What if a successful formula was found for rebuilding and democratizing collapsed states such as Afghanistan?  How might this affect our approach to creating a viable new state of Palestine?   

While the issue of oil dependency is frequently part of the conversation, we need to think through the costs and benefits of reduced oil dependency for America’s role in the Middle East.   

The possibility of serious cultural and political conflict in Israel is another critical factor which often falls out of our considerations: Who would take which side?  Would it be a nationalist underground versus the rest or would it be a battle between the religious and the secular populations?   

The emigration of a large number of Israelis or the influx of a large number of people claiming to be Jews are other possibilities that should be considered.  So, too, might we consider the impact of the simultaneous increases in the popularity of things Jewish and of anti-Semitism.   

What would it mean to add these considerations to the discussions taking place, or to begin new conversations?  I believe that Jews, both in America and in Israel, would welcome a new way of talking and thinking.   But American Jews are especially well positioned to initiate this “longer view” conversation by virtue of not experiencing the day to day insecurities of life in Israel.  If American Jews were to embark on this path and initiate such conversations, they might prove to be a resource for opening creative possibilities.   

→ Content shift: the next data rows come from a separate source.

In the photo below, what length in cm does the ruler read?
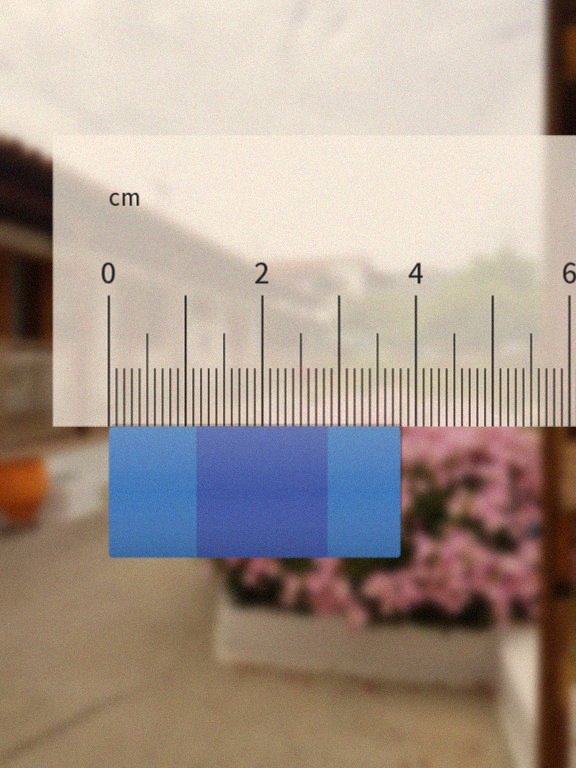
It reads 3.8 cm
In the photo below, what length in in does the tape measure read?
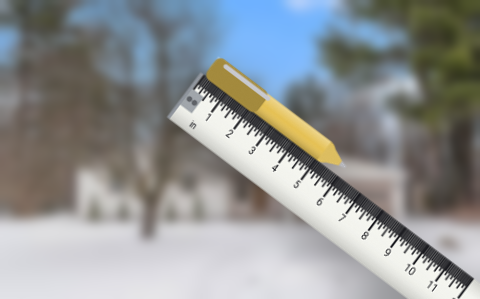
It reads 6 in
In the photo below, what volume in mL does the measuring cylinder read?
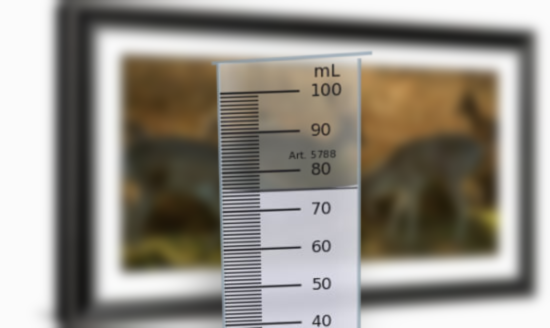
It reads 75 mL
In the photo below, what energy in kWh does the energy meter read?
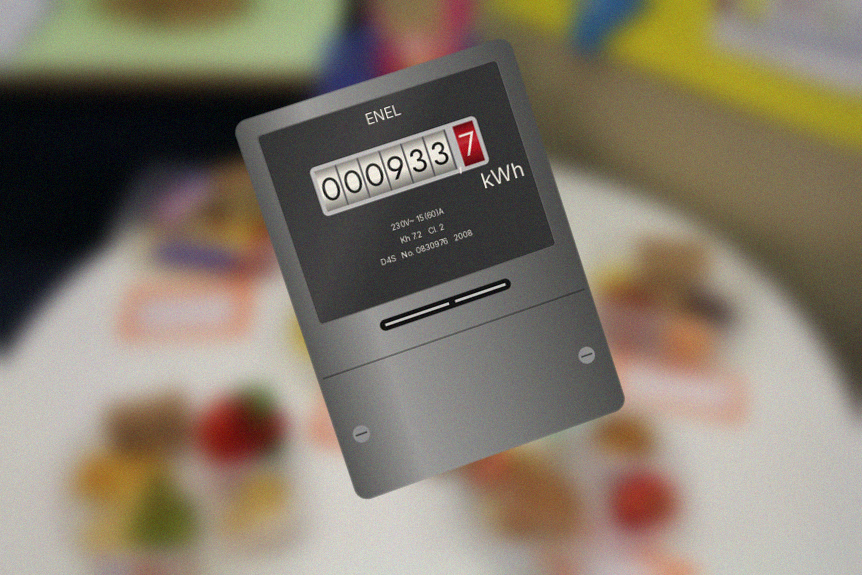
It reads 933.7 kWh
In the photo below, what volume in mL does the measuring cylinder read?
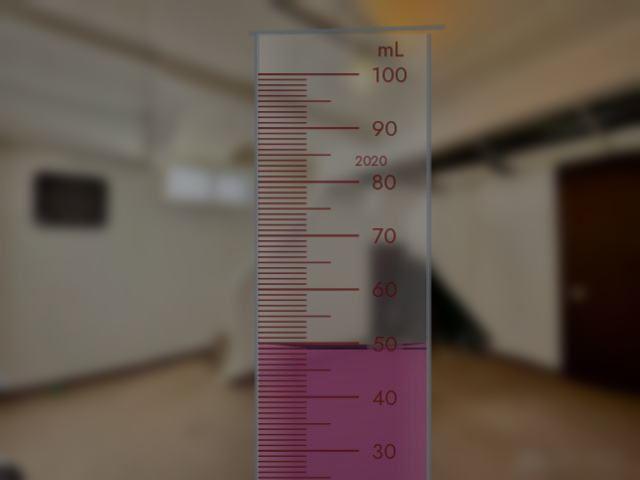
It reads 49 mL
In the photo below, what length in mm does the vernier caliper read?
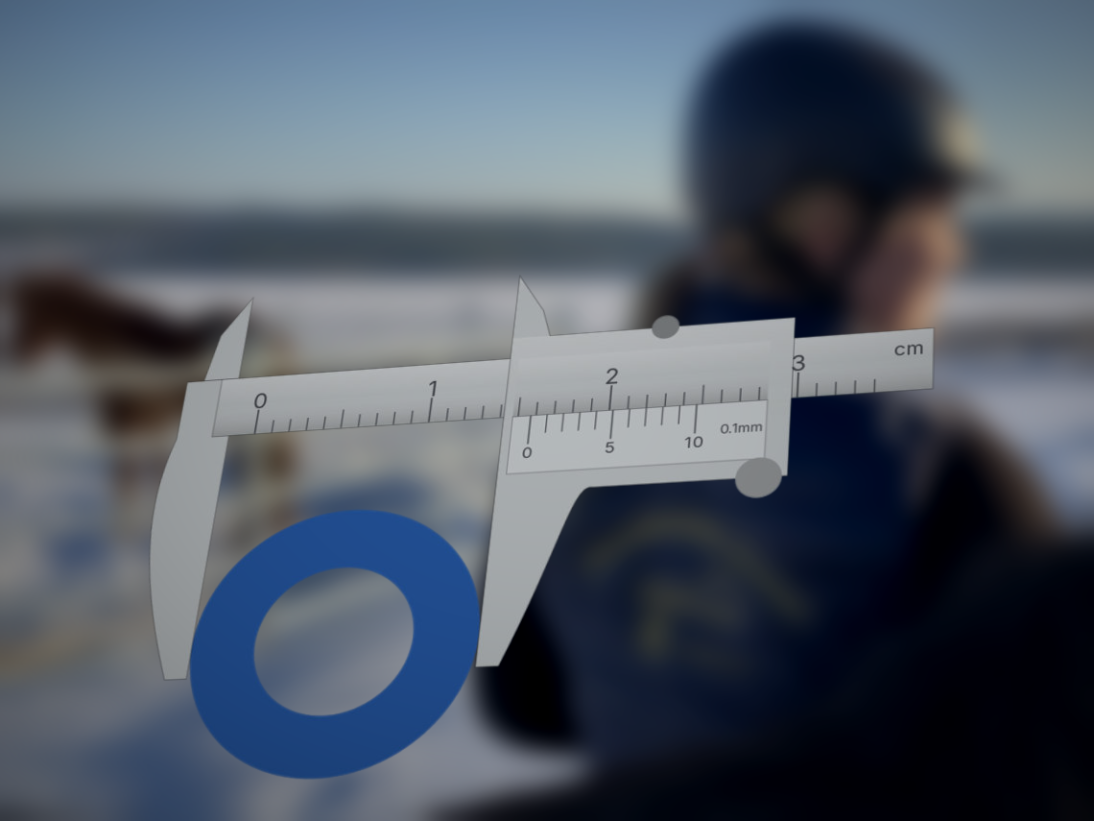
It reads 15.7 mm
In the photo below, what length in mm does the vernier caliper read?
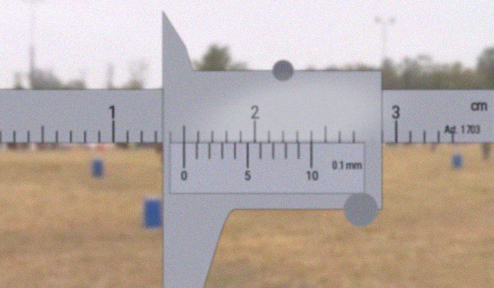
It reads 15.0 mm
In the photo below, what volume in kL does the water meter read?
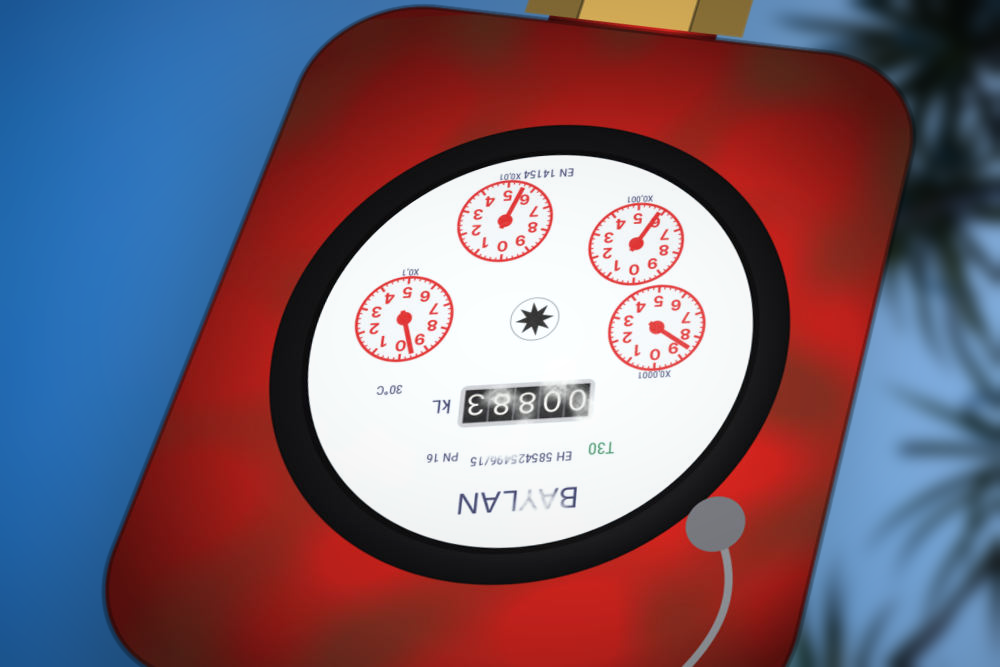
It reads 882.9558 kL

The absence of dialogue and the polarization that lies beneath it also have implications for the American Jews’ sense of themselves both communally and individually.  Some have even suggested that a fissure in the Jewish people could develop over support for Israel.  In a less extreme sense, however, over the longer term this silence will probably negatively affect the character of American Jewish identity.   

The deep split within each individual and our seeming inability as a community to integrate the values of security and human rights should be the impetus for conversation rather than silence.